+++ PAGE EXCERPT +++

Open MPI logo

Open MPI User's Mailing List Archives

  |   Home   |   Support   |   FAQ   |   all Open MPI User's mailing list

Subject: Re: [OMPI users] Ompi runs thru cmd line but fails when run thru SGE
From: Reuti (reuti_at_[hidden])
Date: 2009-01-26 08:41:37


Am 25.01.2009 um 06:16 schrieb Sangamesh B:

> Thanks Reuti for the reply.
>
> On Sun, Jan 25, 2009 at 2:22 AM, Reuti <reuti_at_[hidden]>
> wrote:
>> Am 24.01.2009 um 17:12 schrieb Jeremy Stout:
>>
>>> The RLIMIT error is very common when using OpenMPI + OFED + Sun Grid
>>> Engine. You can find more information and several remedies here:
>>> http://www.open-mpi.org/faq/?category=openfabrics#ib-locked-pages
>>>
>>> I usually resolve this problem by adding "ulimit -l unlimited" near
>>> the top of the SGE startup script on the computation nodes and
>>> restarting SGE on every node.
>>
>> Did you request/set any limits with SGE's h_vmem/h_stack resource
>> request?

Was this also your problem:

http://gridengine.sunsource.net/ds/viewMessage.do?
dsForumId=38&dsMessageId=99442

-- Reuti

>>
> No.

+++ RECORDED DATA +++

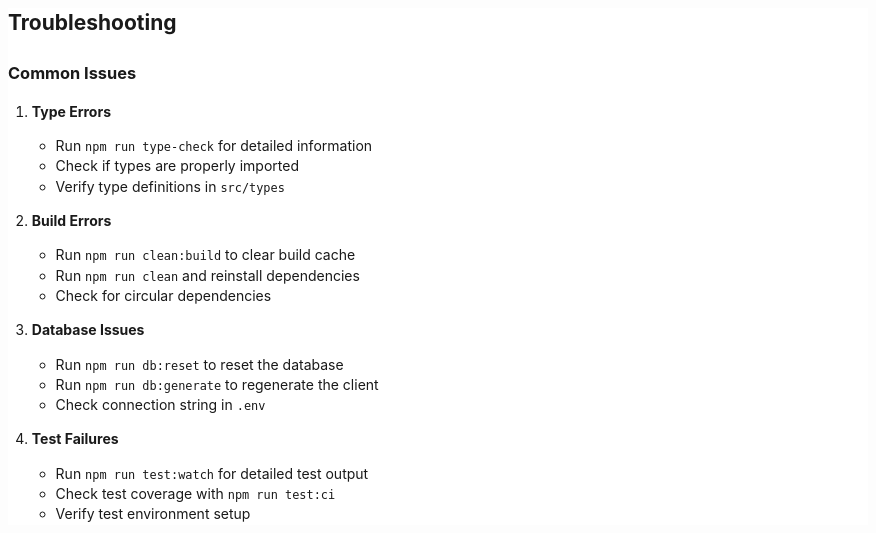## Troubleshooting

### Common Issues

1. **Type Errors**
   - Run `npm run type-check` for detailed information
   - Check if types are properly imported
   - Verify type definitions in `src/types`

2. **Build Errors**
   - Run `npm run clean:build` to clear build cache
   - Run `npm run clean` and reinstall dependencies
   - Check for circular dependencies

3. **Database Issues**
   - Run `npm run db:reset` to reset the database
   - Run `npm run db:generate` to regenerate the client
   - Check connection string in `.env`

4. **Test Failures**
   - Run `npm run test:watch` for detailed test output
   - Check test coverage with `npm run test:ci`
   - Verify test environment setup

+++

— AIM OF THE EXERCISE —
Answer these questions about the mailing list message:
1. On what date and at what time was Reuti's reply sent?
2. What command does Jeremy Stout add near the top of the SGE startup script on the computation nodes?
3. Which two SGE resource requests does Reuti ask about?
The data shown here come from a source unrelated to the mailing list message.

— OUTPUT OF THE TASK —
1. 2009-01-26 at 08:41:37.
2. "ulimit -l unlimited".
3. h_vmem and h_stack.